If the houses around The Boltons are all much the same – the Grade II listing text for most simply tells you to see that for the first pair, 1 &2 – some distinguished themselves by their gates. Those of No 16 have lost their eagles since I made this picture, and the iron gates have lost both their angled top and the arch above as well as the rampant creeper but have gained an entryphone and a letter box. Walking down the street today there would be no picture to make here.

The Boltons, South Kensington, Kensington & Chelsea, 1988 88-4o-66-positive_2400
The Boltons, South Kensington, Kensington & Chelsea, 1988 88-4o-66

There are various designs of wrought iron gates to the houses around The Boltons, though quite a few share the same pattern. This one, I think at No 23, appealed to me more than most and I was fortunate to find it half opened, giving a clearer view of the tiled path and those ornamental ceramic leaves containing a small bush.

It also shows the peeling paint which still then could be seen on quite a few of these houses, which are now all I think pristine. I rather liked the impression it gave of these houses being old and lived in.

Jenny Lind, Boltons Place, South Kensington, Kensington & Chelsea, 1988 88-4o-55-positive_2400
Jenny Lind, Boltons Place, South Kensington, Kensington & Chelsea, 1988 88-4o-55

Boltons Place leads north from The Boltons to the Old Brompton Road and its east side is occupied by several large houses. That occupied by Jenny Lind, the ‘Swedish Nightingale’, has undergone various changes of street name and number since she moved in as the first occupier in 1874, and is in a rather different style to the rest of the area. In 1906 it was altered by the addition of a rather attractive semi-cicular bow window, hidden in my view. The effect is less austere, described in the Victoria History as “un-Godwinian suavity in a rather French way“.

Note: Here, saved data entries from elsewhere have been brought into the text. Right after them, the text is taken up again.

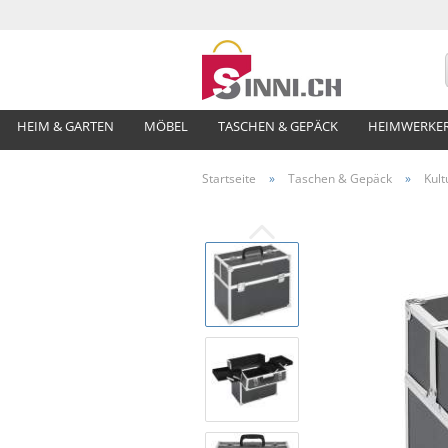
HEIM & GARTEN
MÖBEL
TASCHEN & GEPÄCK
HEIMWERKE
Startseite
»
Taschen & Gepäck
»
Kult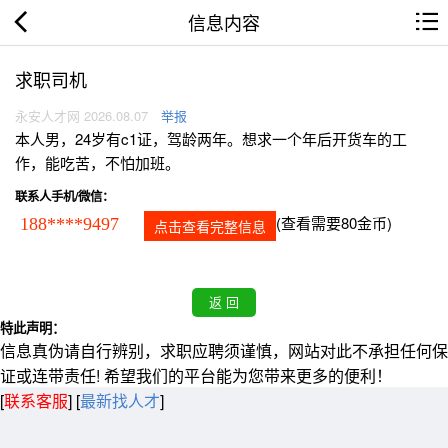
信息内容
求职司机
永安人才网 2026.08.07
举报
本人男，24岁有c1证，驾龄两年。想求一个年后开货车的工
作，能吃苦，不怕加班。
联系人手机/微信：
(查看需要80金币)
188****9497
点击查看完整信息
特此声明：
信息真伪请自行辨别，求职应聘须谨慎，网站对此不承担任何保
证或连带责任! 希望我们的平台能为您带来更多的便利！
[
联系客服
]
[
最新找人才
]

School, Boltons Place, South Kensington, Kensington & Chelsea, 1988 88-4o-54-positive_2400
School, Boltons Place, South Kensington, Kensington & Chelsea, 1988 88-4o-54

The west side of Boltons Place is quite different, occupied by Bousfield Primary School. This primary school was built in 1954-6 by Chamberlin, Powell and Bon and is on the site of Beatrix Potter’s house and garden at 2 Bolton Gardens, where she lived for more than 40 years until she was married in 1913, a short walk from Brompton Cemetery where she found some of the names for her characters. The site became available thanks to wartime bombing.

The school is a heavily over-subscribed local authority school which had its origins in a school set up as a “poor school” for local Catholic children by the parish priest in the 1800s which was renamed Bousfield School in 1913. The children were transferred to the new school in 1956. Later the old building became another Catholic school.

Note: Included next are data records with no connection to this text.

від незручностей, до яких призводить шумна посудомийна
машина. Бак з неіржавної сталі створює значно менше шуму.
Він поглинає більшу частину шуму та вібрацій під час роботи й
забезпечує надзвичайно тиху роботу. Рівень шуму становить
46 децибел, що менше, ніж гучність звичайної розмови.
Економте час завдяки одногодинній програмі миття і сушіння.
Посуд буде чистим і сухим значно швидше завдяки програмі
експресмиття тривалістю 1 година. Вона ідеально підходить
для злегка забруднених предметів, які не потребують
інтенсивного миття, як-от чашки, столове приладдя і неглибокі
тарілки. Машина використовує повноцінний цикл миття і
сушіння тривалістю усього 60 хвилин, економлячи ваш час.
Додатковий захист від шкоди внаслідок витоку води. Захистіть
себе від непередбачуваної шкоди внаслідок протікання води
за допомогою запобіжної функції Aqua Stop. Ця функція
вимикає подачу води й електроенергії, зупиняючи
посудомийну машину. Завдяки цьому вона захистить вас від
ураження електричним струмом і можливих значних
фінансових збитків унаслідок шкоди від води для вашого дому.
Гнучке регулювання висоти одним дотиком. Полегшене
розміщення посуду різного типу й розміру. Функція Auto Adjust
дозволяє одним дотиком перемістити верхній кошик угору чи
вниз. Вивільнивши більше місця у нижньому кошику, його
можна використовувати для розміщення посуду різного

Fulham Rd, Chelsea, Kensington & Chelsea, 1988 88-4o-43-positive_2400
Fulham Rd, Chelsea, Kensington & Chelsea, 1988 88-4o-43

The Fulham Road has a rather different atmosphere with this row of shops with an entrance probably for horses to be led through to stables behind. When I took the picture it led to the Hungry Horse Restaurant, and although the board with its two horses heads looks like that of a French horse butcher, the English menu will almost certainly not have included horsemeat – nor will it have had hay offer, so any horses would have remained hungry.

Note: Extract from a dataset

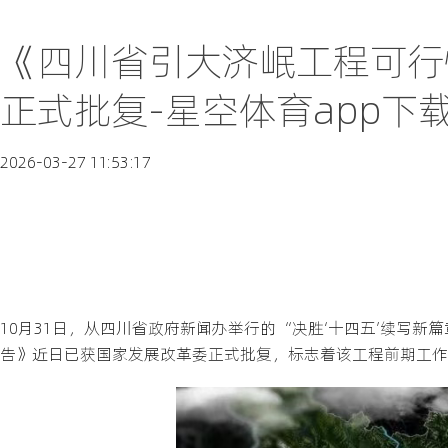
《四川省引大济岷工程可行
正式批复-星空体育app下
2026-03-27 11:53:17
10月31日，从四川省政府新闻办举行的“决胜‘十四五’续写
告》近日已获国家发展改革委正式批复，标志着该工程前期工作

Now the gate seems closed and the area behind looks unused. Unsurprisingly the shop at left is now an estate agent.

Cinema, Fulham Rd, Drayton Gardens, Chelsea, Kensington & Chelsea, 1988 88-4o-44-positive_2400
Cannon Cinema, Fulham Rd, Drayton Gardens, Chelsea, Kensington & Chelsea, 1988 88-4o-44

The cinema opened as the Forum Theatre in 1930, designed by architect J Stanley Beard, featuring live variety shows with an orchestra. It was sold to Associated British Cinemas (ABC) in 1935 and lost its organ in the 1960s. Like others it got altered internally to provide first three then four, five when I made this picture and finally six screens. Now owned by Cineworld who have transferred it to their Picturehouse chain, it had further renovations in 2019.